# Task objective:
Quote all the lines below word for word, leaving the pictures out of your answer.

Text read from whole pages
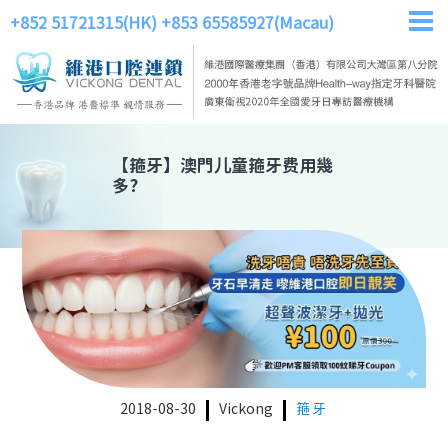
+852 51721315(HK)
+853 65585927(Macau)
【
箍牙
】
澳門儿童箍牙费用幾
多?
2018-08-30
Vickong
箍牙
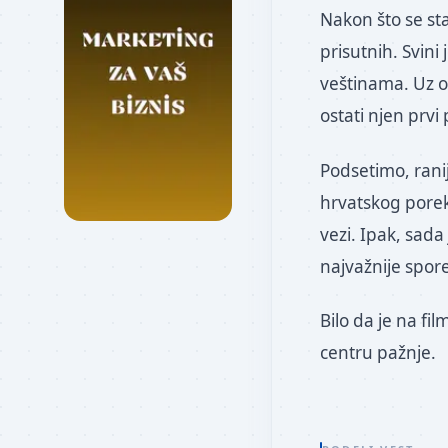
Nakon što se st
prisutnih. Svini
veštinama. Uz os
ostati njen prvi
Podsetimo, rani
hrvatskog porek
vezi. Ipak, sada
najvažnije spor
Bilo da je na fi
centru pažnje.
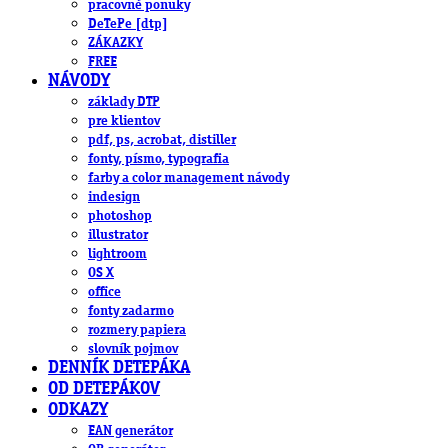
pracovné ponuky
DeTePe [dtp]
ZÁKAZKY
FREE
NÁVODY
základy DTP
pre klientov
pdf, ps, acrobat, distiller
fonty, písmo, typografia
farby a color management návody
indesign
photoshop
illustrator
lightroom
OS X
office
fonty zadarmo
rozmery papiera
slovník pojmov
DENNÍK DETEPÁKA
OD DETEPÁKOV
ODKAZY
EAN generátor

# Solution to this exercise:
+852 51721315(HK)
+853 65585927(Macau)
【
箍牙
】
澳門儿童箍牙费用幾
多?
2018-08-30
Vickong
箍牙
Nakon što se st
prisutnih. Svini
veštinama. Uz os
ostati njen prvi
Podsetimo, rani
hrvatskog porek
vezi. Ipak, sada
najvažnije spor
Bilo da je na fi
centru pažnje.
pracovné ponuky
DeTePe [dtp]
ZÁKAZKY
FREE
NÁVODY
základy DTP
pre klientov
pdf, ps, acrobat, distiller
fonty, písmo, typografia
farby a color management návody
indesign
photoshop
illustrator
lightroom
OS X
office
fonty zadarmo
rozmery papiera
slovník pojmov
DENNÍK DETEPÁKA
OD DETEPÁKOV
ODKAZY
EAN generátor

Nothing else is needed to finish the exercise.